··· Texte fourni ···

La vieille «nouvelle» gauche française

«Ils ont les mains blanches mais ils n’ont pas de mains»
– Charles Péguy

Le 22 avril dernier, les Français et les Françaises ont provoqué la tenue d’un deuxième tour pour les présidentielles. Après le camouflet d’avril 2002, qui nous a fait voir Jean-Marie Le Pen là où nous attendions le candidat socialiste Lionel Jospin, le Parti socialiste (PS) et Ségolène Royal ont franchi le premier tour. Et encore, avec quelles idées? D’accord, mais avec quelles idées? Voici un survol de l’évolution du socialisme français depuis les turbulentes années soixante jusqu’au Pacte présidentiel récemment dévoilé par Royal. Peut-on toujours parler de socialisme, ou bien, en reprenant à notre compte les mots du général de Gaulle, affirmer que «l’étendard de l’idéologie ne couvre [plus] que des ambitions.(1)»?

··· Données fournies ···

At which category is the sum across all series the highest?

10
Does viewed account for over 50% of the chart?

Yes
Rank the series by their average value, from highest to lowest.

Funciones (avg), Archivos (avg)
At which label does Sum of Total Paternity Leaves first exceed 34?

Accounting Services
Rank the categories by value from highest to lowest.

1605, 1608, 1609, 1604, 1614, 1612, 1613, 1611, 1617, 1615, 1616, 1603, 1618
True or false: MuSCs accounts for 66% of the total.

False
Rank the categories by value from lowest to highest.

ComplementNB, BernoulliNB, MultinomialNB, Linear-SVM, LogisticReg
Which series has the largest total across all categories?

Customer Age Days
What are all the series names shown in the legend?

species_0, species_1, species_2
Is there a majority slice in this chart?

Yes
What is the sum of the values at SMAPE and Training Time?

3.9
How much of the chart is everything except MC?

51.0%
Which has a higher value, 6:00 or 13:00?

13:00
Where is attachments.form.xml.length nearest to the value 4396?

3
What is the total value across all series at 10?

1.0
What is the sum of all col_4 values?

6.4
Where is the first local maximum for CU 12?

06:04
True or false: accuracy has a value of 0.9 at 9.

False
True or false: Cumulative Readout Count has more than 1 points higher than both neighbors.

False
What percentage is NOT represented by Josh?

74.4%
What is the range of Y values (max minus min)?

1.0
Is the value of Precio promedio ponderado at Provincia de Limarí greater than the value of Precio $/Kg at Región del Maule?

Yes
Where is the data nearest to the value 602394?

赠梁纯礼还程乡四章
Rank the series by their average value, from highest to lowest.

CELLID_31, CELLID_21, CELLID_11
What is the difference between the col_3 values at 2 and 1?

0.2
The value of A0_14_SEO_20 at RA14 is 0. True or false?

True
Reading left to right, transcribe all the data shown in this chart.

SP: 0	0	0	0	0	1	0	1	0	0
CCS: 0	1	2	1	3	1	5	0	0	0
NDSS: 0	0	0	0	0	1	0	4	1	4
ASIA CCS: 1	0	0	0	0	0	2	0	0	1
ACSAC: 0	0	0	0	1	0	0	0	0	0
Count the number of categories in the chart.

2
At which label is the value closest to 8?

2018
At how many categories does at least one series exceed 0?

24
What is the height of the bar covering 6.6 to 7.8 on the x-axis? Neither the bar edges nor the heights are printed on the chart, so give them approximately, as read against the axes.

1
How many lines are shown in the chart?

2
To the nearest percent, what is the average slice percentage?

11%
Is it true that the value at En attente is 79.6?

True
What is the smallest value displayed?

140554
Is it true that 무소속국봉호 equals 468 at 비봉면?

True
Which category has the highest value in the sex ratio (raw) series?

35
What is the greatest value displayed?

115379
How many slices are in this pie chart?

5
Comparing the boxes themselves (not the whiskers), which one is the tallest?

···

[Consignes de l'exercice]:
1 - D'après le texte sur la gauche française, quel candidat socialiste était attendu en avril 2002 à la place de Jean-Marie Le Pen ?
2 - Dans le texte sur la gauche française, pourquoi le premier tour d'avril 2002 est-il qualifié de « camouflet » ? Répondez en une à trois phrases.

[Liste des réponses]:
1 - Lionel Jospin.

2 - En avril 2002, Jean-Marie Le Pen est arrivé au second tour. On y attendait le candidat socialiste Lionel Jospin.